* [WHAT THE TASK REQUIRES]
From the entries below, copy out every line that contains the string "collection". Case counts.

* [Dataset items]

+ + +

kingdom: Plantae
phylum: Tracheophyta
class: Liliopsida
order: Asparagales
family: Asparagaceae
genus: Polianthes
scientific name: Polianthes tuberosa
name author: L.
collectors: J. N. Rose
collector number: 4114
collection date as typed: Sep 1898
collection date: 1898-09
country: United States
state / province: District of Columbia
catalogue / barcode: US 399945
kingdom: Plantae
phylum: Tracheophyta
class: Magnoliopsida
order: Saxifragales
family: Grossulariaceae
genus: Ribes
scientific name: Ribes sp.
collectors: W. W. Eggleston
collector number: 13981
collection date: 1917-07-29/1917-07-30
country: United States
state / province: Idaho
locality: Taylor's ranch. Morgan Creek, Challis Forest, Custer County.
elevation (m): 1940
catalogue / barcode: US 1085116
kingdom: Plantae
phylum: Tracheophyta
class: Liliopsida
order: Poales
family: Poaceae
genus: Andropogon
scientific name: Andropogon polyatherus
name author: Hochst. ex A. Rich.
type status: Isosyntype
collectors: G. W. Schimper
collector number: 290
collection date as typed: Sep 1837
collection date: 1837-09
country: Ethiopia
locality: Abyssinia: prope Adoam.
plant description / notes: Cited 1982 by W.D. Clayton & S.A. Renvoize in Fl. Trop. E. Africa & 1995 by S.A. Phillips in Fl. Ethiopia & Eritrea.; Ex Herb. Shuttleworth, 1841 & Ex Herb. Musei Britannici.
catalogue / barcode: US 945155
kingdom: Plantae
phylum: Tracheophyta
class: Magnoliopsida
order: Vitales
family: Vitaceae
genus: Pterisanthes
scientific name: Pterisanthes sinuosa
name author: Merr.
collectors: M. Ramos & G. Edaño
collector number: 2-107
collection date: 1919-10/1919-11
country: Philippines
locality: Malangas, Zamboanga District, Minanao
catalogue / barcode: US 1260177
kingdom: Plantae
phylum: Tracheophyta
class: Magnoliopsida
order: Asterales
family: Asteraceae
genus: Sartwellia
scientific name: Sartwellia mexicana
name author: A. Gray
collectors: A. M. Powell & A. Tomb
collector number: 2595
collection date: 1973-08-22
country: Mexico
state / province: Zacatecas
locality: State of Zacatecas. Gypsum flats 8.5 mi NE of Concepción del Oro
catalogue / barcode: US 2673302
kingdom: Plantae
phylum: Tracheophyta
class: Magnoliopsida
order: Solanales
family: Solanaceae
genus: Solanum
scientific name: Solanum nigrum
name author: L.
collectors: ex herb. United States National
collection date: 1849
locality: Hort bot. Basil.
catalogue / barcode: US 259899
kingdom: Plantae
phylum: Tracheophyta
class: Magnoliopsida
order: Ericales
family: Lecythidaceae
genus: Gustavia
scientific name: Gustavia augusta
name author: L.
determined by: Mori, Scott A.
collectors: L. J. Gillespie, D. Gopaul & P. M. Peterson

+ + +

* [ANSWER BELOW]
collection date as typed: Sep 1898
collection date: 1898-09
collection date: 1917-07-29/1917-07-30
collection date as typed: Sep 1837
collection date: 1837-09
collection date: 1919-10/1919-11
collection date: 1973-08-22
collection date: 1849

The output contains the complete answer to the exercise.